— Exercise objective —
Check each line of the records below and collect those holding "table".

— Data for this task —
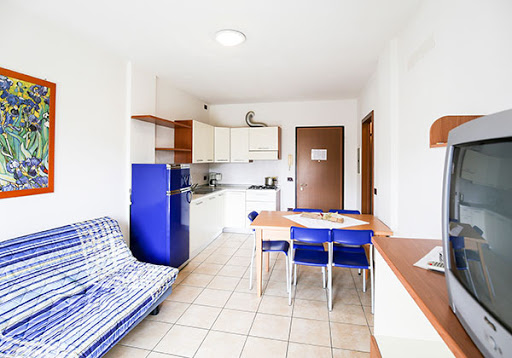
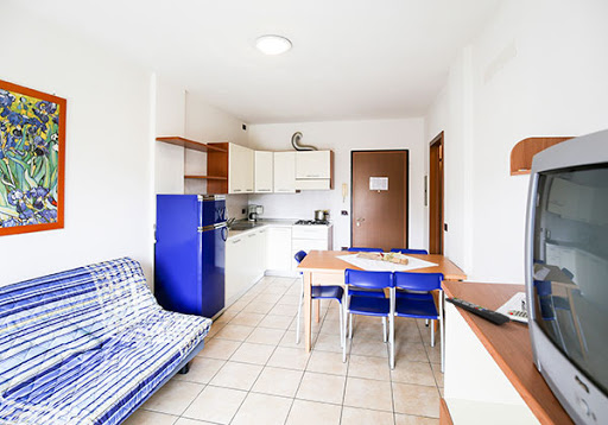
+ remote control [444,297,512,325]
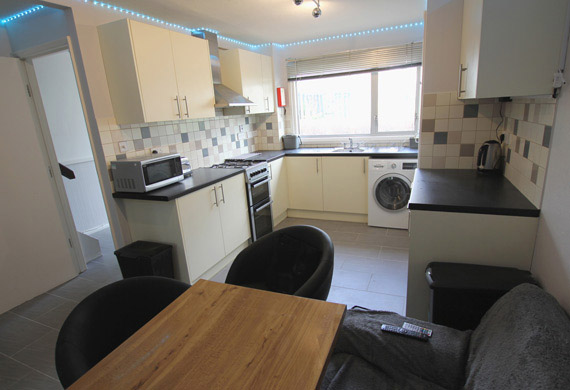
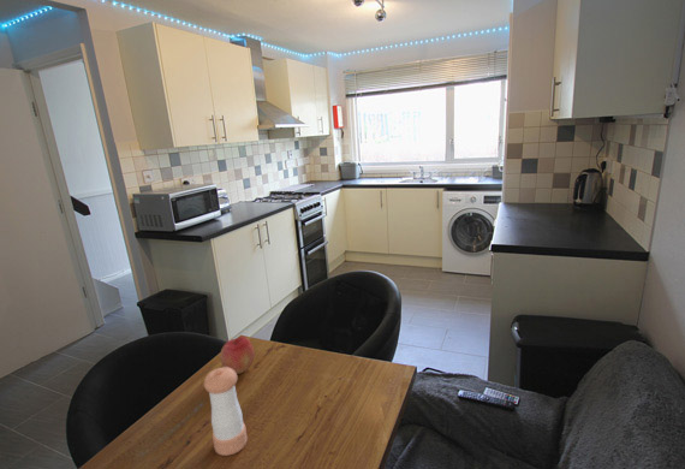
+ pepper shaker [203,367,249,457]
+ apple [219,336,256,375]
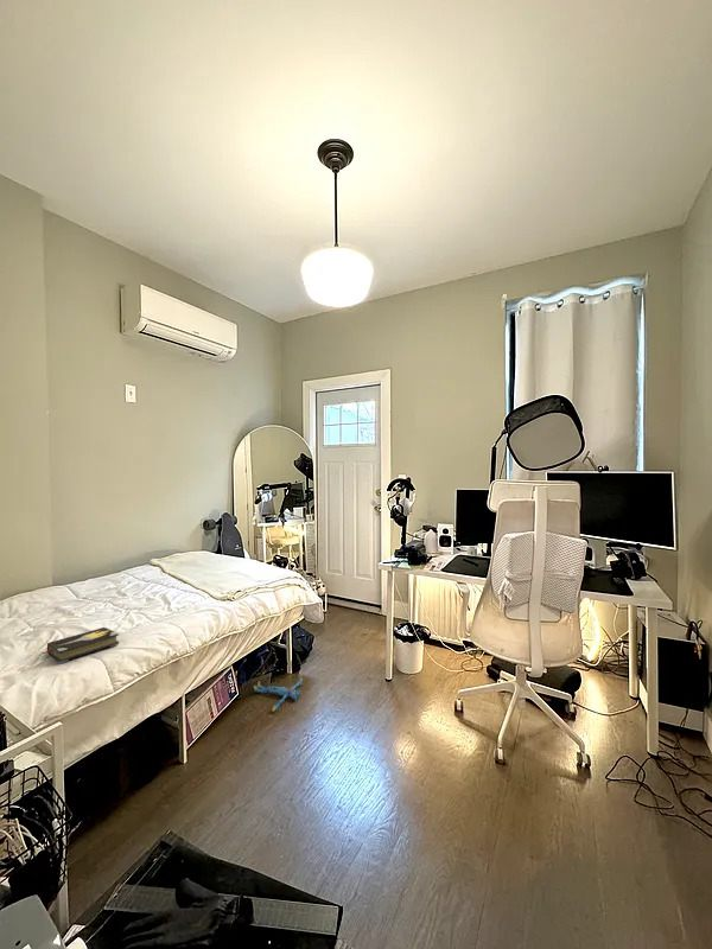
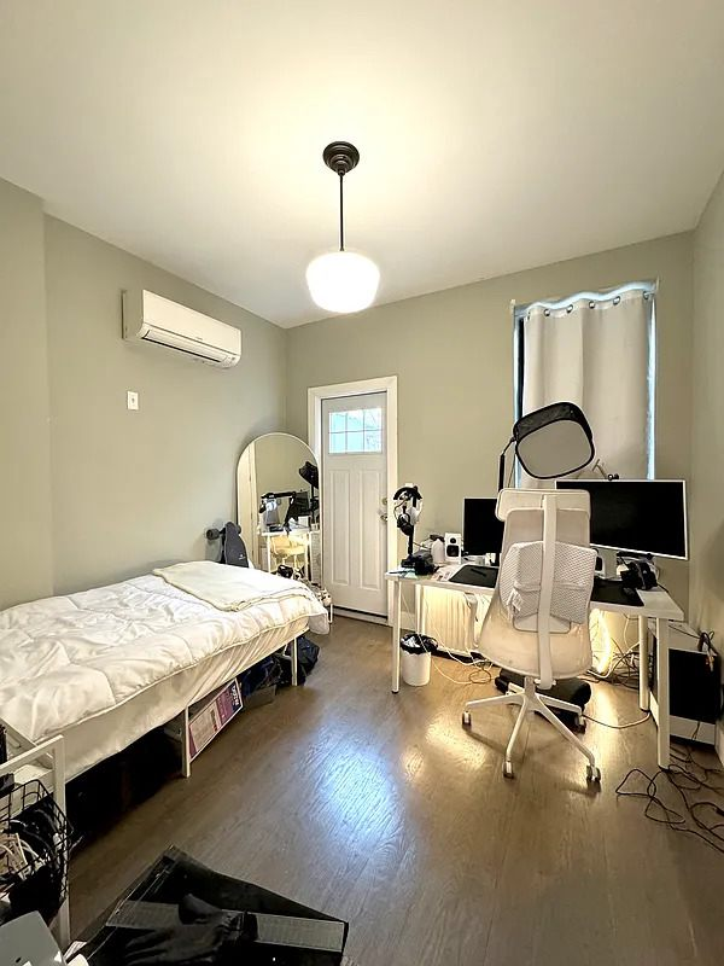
- plush toy [253,677,304,713]
- hardback book [40,626,120,664]
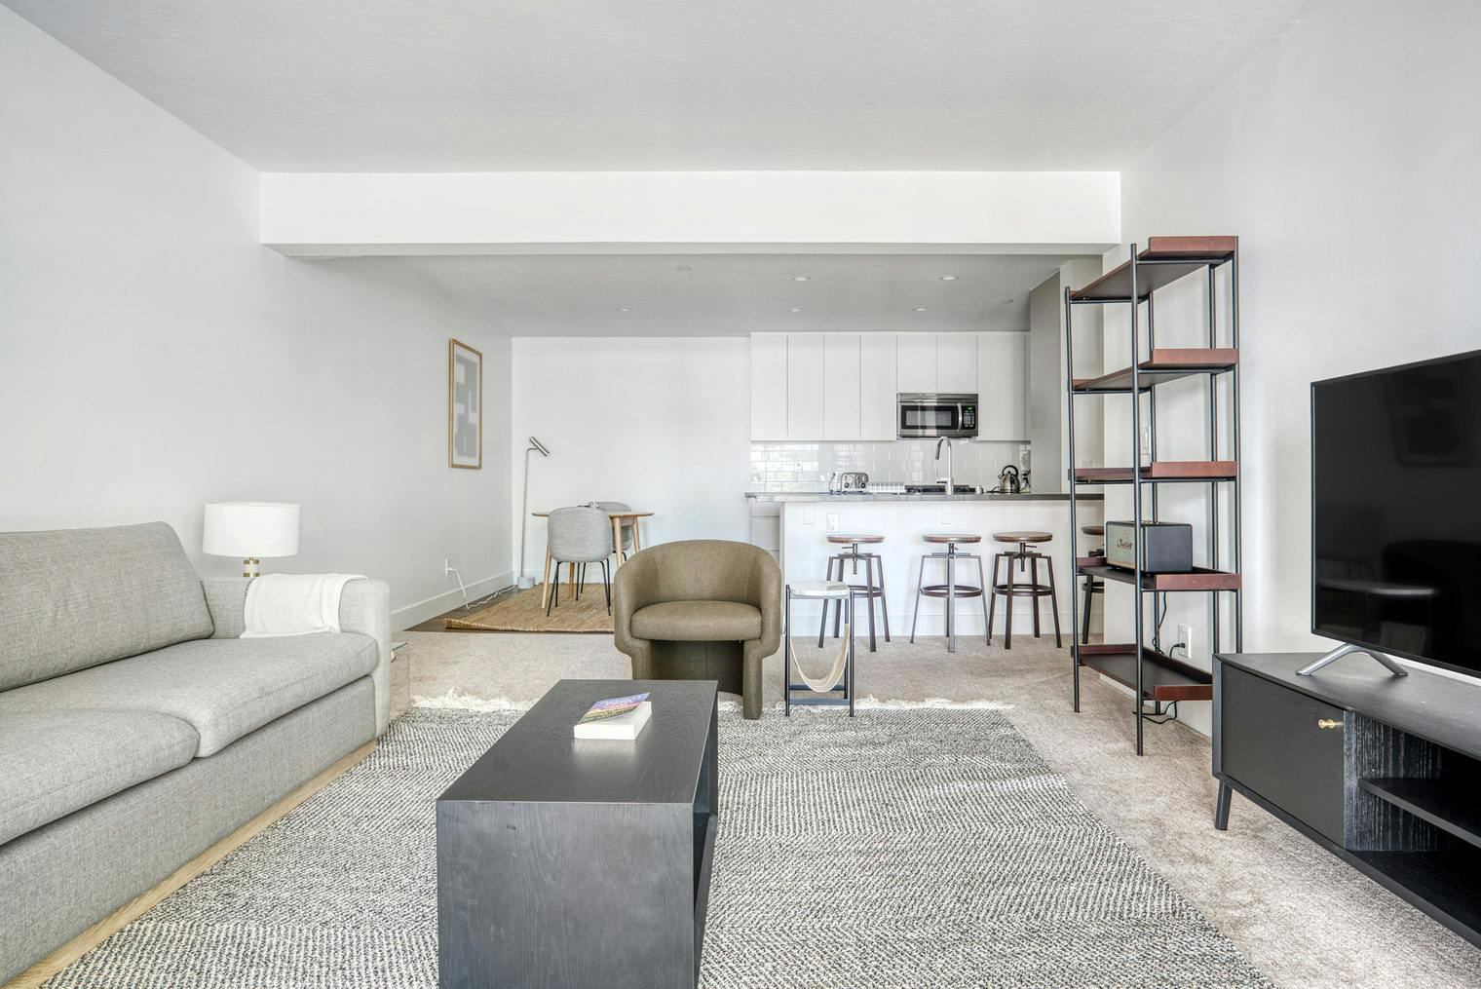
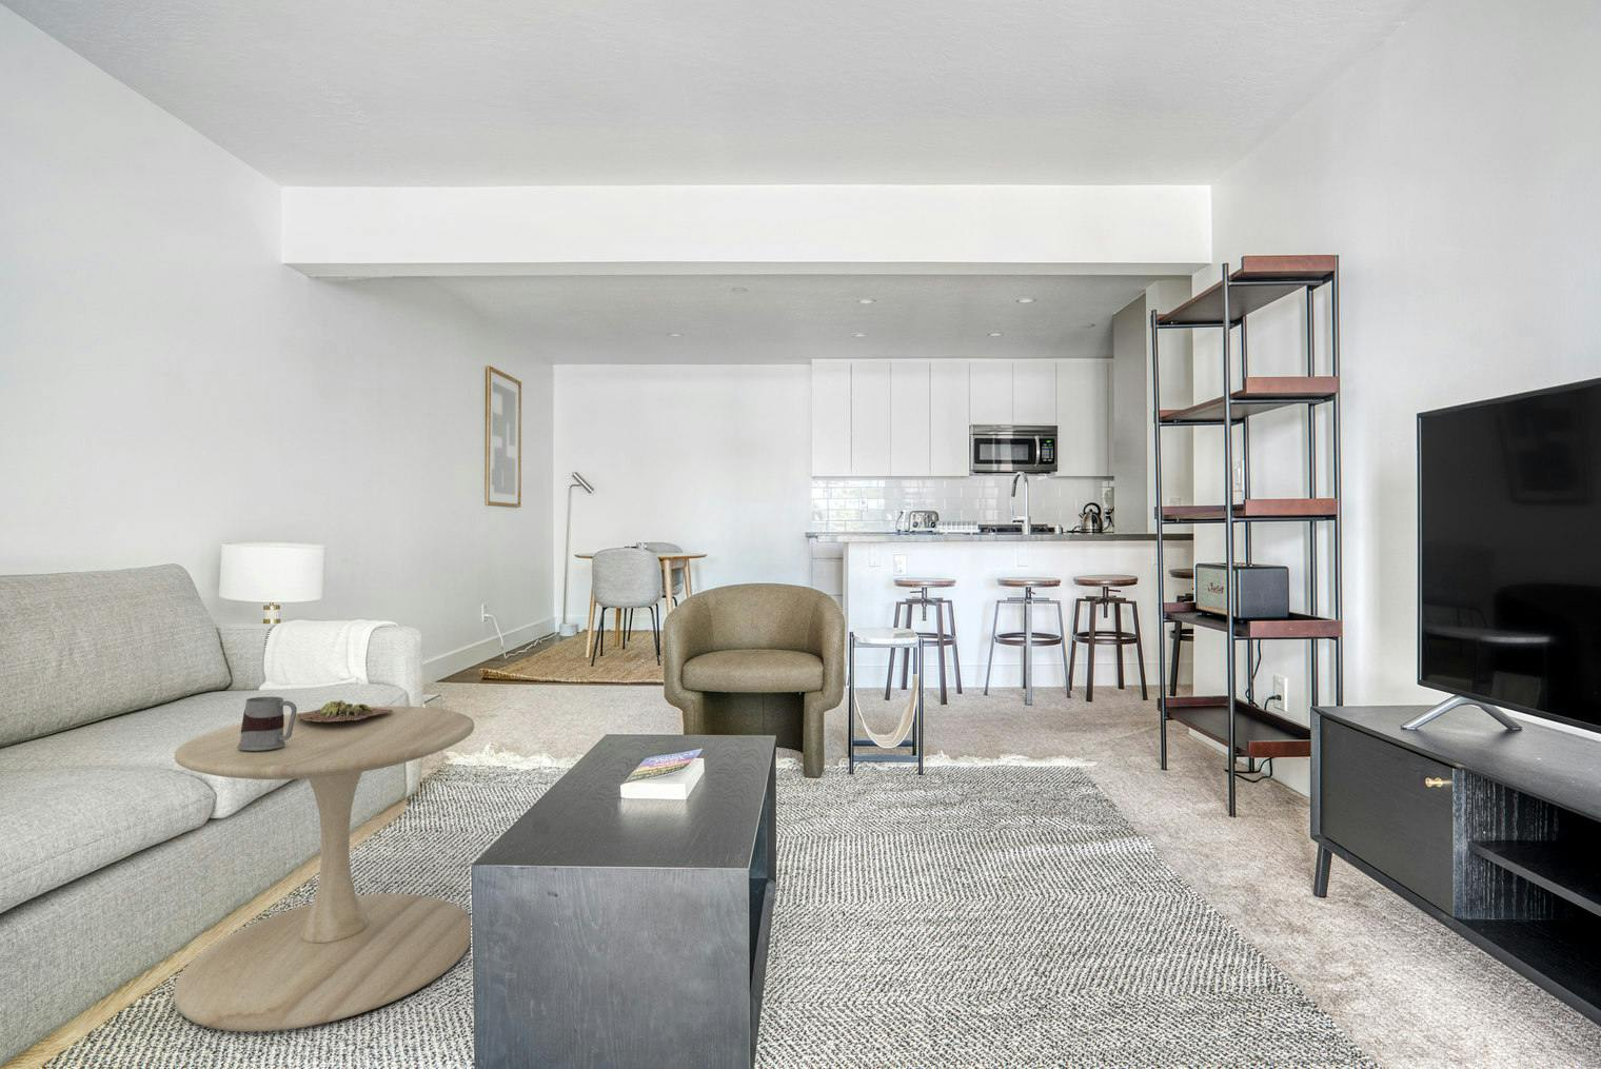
+ mug [237,697,298,750]
+ succulent plant [296,699,392,722]
+ side table [173,705,475,1033]
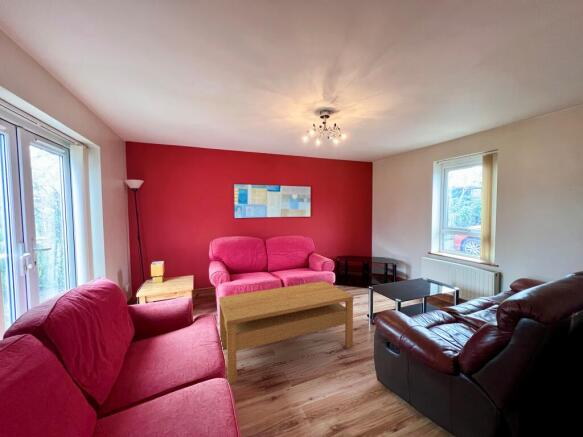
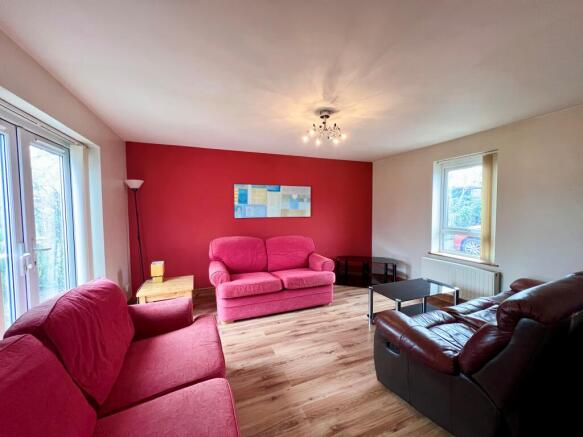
- coffee table [218,280,354,385]
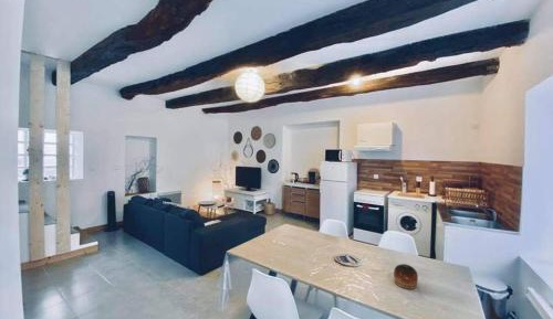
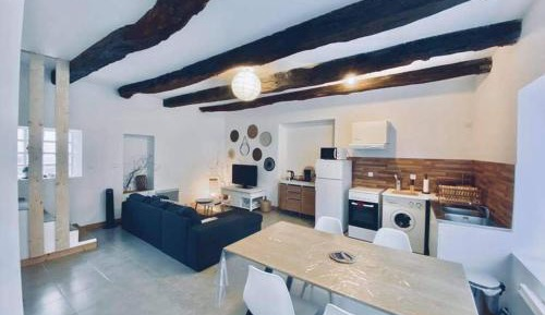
- bowl [393,263,419,290]
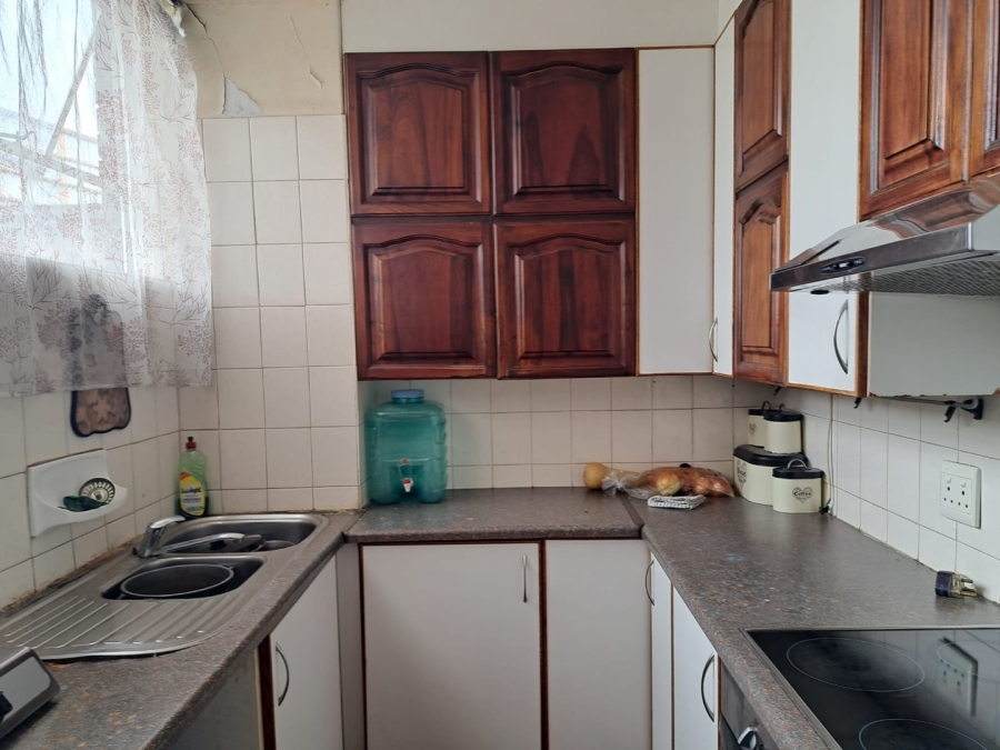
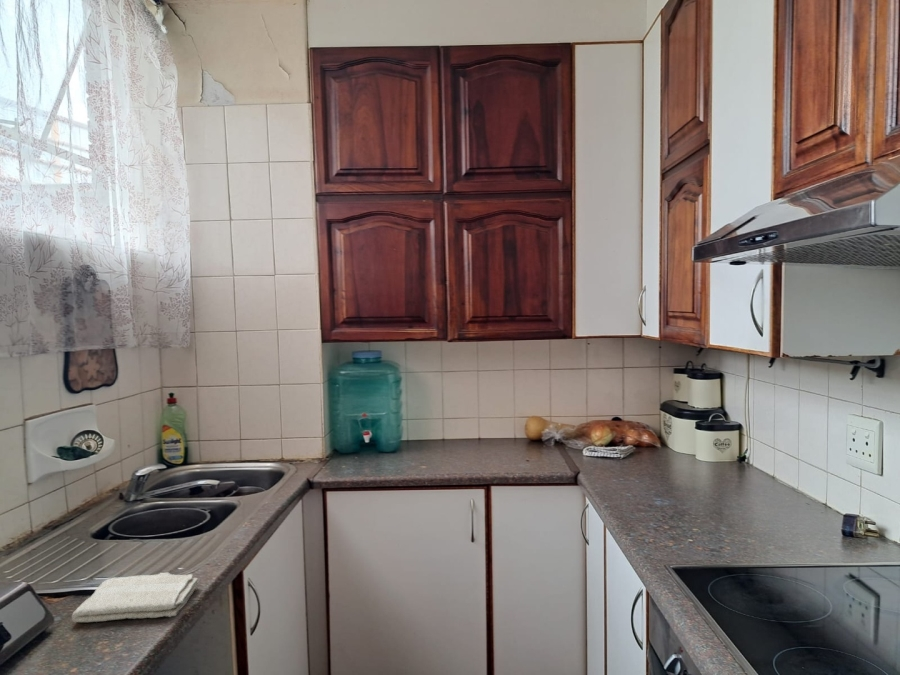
+ washcloth [71,572,199,623]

— Exercise response —
+ side table [173,705,475,1033]
- coffee table [218,280,354,385]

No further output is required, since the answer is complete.